I quarantenni-e
– qualcosa: la generazione senza figli. Non è l’Apocalisse, ovviamente, perché
da un punto di vista esistenziale una persona e una coppia sono piene e
complete, io credo, anche senza riprodursi.
Mi guardo
intorno e semplicemente osservo il cambiamento epocale, certificato anche
dall’Istat, che ancora una volta ci ricorda che
la Sardegna è una regione a crescita zero (gli eventuali saldi
positivi sono dati dagli stranieri). Personalmente conosco più persone e
frequento amici o amiche senza figli, tranne qualche rara eccezione con
ragazzini adolescenti.
L’impressione è
che si stia saltando completamente un giro, e che anche una coppia senza
bambini sia (finalmente, aggiungerei) considerata una delle varianti della
normalità. Le motivazioni di una scelta della vita così fondamentale sono
molteplici. Troppo lungo addentrarvisi, più interessante osservare le
conseguenze sociali e culturali del fenomeno, non ultima una crescente
intolleranza verso il mondo dell’infanzia, proprio perché avere o entrare in
contatto con i bambini non è considerato più un passaggio obbligato della vita.
L’Italia, e in
particolare la Sardegna, sono dunque dei territori in cui non si fanno più
figli, da parecchio tempo. L’isola in particolare ha una consolidata
“tradizione” di uso diffuso dei contraccettivi orali rispetto al Meridione e
poi, eventualmente, di genitorialità “attempata”, cioè dopo i 35 anni; negli
anni Settanta la parola era utilizzata per le donne che affrontavano la prima
gravidanza intorno ai 28 anni. Per dire.
Negli anni
Settanta però c’era anche un diverso atteggiamento di genitori e figli verso il
futuro. Non so se migliore o peggiore, magari perché più ingenuo e poco
profetico.
Non mi sento di
criticare quei genitori, oggi come tramortiti nel constatare che l’ascensore
sociale che li ha in qualche modo sorretti si è tragicamente inceppato per noi.

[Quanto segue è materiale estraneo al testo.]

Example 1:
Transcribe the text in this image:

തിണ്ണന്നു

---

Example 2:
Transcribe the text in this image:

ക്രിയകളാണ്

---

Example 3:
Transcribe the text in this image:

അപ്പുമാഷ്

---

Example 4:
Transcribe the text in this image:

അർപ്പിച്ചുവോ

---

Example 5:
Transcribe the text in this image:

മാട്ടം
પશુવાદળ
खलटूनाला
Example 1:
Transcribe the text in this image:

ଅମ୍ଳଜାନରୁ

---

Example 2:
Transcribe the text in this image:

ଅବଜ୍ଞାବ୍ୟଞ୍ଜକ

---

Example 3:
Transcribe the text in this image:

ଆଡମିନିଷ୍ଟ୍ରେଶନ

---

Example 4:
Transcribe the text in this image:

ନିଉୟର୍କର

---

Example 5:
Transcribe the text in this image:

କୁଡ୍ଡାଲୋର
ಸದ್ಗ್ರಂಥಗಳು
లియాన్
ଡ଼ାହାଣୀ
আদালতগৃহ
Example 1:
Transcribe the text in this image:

Pensare che le cose andranno sicuramente bene è un peccato mortale? Ci
sono famosi brand commerciali che hanno costruito le loro fortune sul motto “impossibile
is nothing” e palle varie, giusto? Scopriamo invece che non tutto è
possibile, e per cause indipendenti dalla nostra volontà. Questo giustifica la
nostra rassegnazione? Ovviamente no, ma può motivare la nostra incapacità – o
la precisa scelta- di non impegnarsi su cose che vadano oltre il momento
presente.
Prima
o poi il meccanismo si incrinerà, quando il welfare domestico non sarà più
sufficiente a tappare le falle lavorative, previdenziali, se vuoi anche
esistenziali di almeno due generazioni (dai 50 enni di oggi ai trentenni, più o
meno). Ma questa è un’altra storia.
I nostri
genitori ci hanno avuti mediamente presto, erano già mediamente
“sistemati”, e se volevano un figlio o anche due o tre questo era considerato
socialmente logico, a prescindere dal loro grado di sicurezza. Perché un lavoro
di solitoce l’avevano, anche se, ovviamente, mica tutti erano dipendenti
a tempo indeterminato o roba simile.
Eppure. Eppure
i figli li facevano, come li avevano fatti prima i nostri nonni (loro sì spesso
poveri, ma con speranza e volontà di riscatto a quintali. E con un mercato del
lavoro abbastanza “vergine”).
Poiché io non
credo minimamente alla retorica banale e stereotipata del “oggi non hanno
voglia di lavorare”, “oggi sono tutti egoisti” e compagnia cantante,
mi interrogo un po’ più a fondo su questa mia generazione, condannata – spesso
senza desiderarlo- a una specie di eterna giovinezza (attempata anche questa,
però, perché giovani lo si è fino ai 25 anni, esagerando).
La scarsa
propensione a fare figli è un guaio, una colpa, o peggio ancora una
manifestazione di egoismo (questa, in particolare non l’ho mai capita)? E’un problema?
Il problema,
semmai, è la costante sensazione che le opportunità siano finite.
Questo, mi
sembra, non è accaduto alle generazioni precedenti, perlomeno non in maniera
così pervasiva, come fosse una “depressione” di massa. Come fosse, anche, una
rassegnazione di massa. E la rassegnazione, si sa, spesso genera mostri: a
livello politico, la consueta divaricazione fra un moderatismo furbetto e
l’acuirsi degli estremismi, la pericolosa ricerca di figure forti e
carismatiche che sembrano, più che essere (e in questo i nuovi media
sono un formidabile aiuto per le nullità).
A livello
sociale, la tendenza alla disgregazione piuttosto che all’unità (dei
lavoratori, dei disoccupati, sui diritti civili ecc.). E certamente, su larga
scala, il prossimo futuro ci presenterà un conto salato per un Paese in cui da
tempo gli over 65 hanno superato gli under 14. Nelle scelte e nei destini di
ognuno/a, fare un bambino non è più scontato, necessario, dovuto alla comunità
di riferimento. Va bene così, fatti salvi i casi in cui i desideri non
collimano con le possibilità (ma anche questa è un’altra storia. Un’altra volta
magari).
Ma resta il
fatto che si tratta, semplicemente, dell’evoluzione dei tempi, un profondo
cambiamento forse irreversibile, perlomeno in un Paese vecchio (e non solo
anagraficamente) come il nostro, che nulla fa per sostenere gli impulsi vitali
e innovativi – in ogni senso, anche a livello individuale- a discapito della
conservazione dello status quo; è questo che è toccato alla nostra generazione,
e su questi temi dovremmo confrontarci più spesso.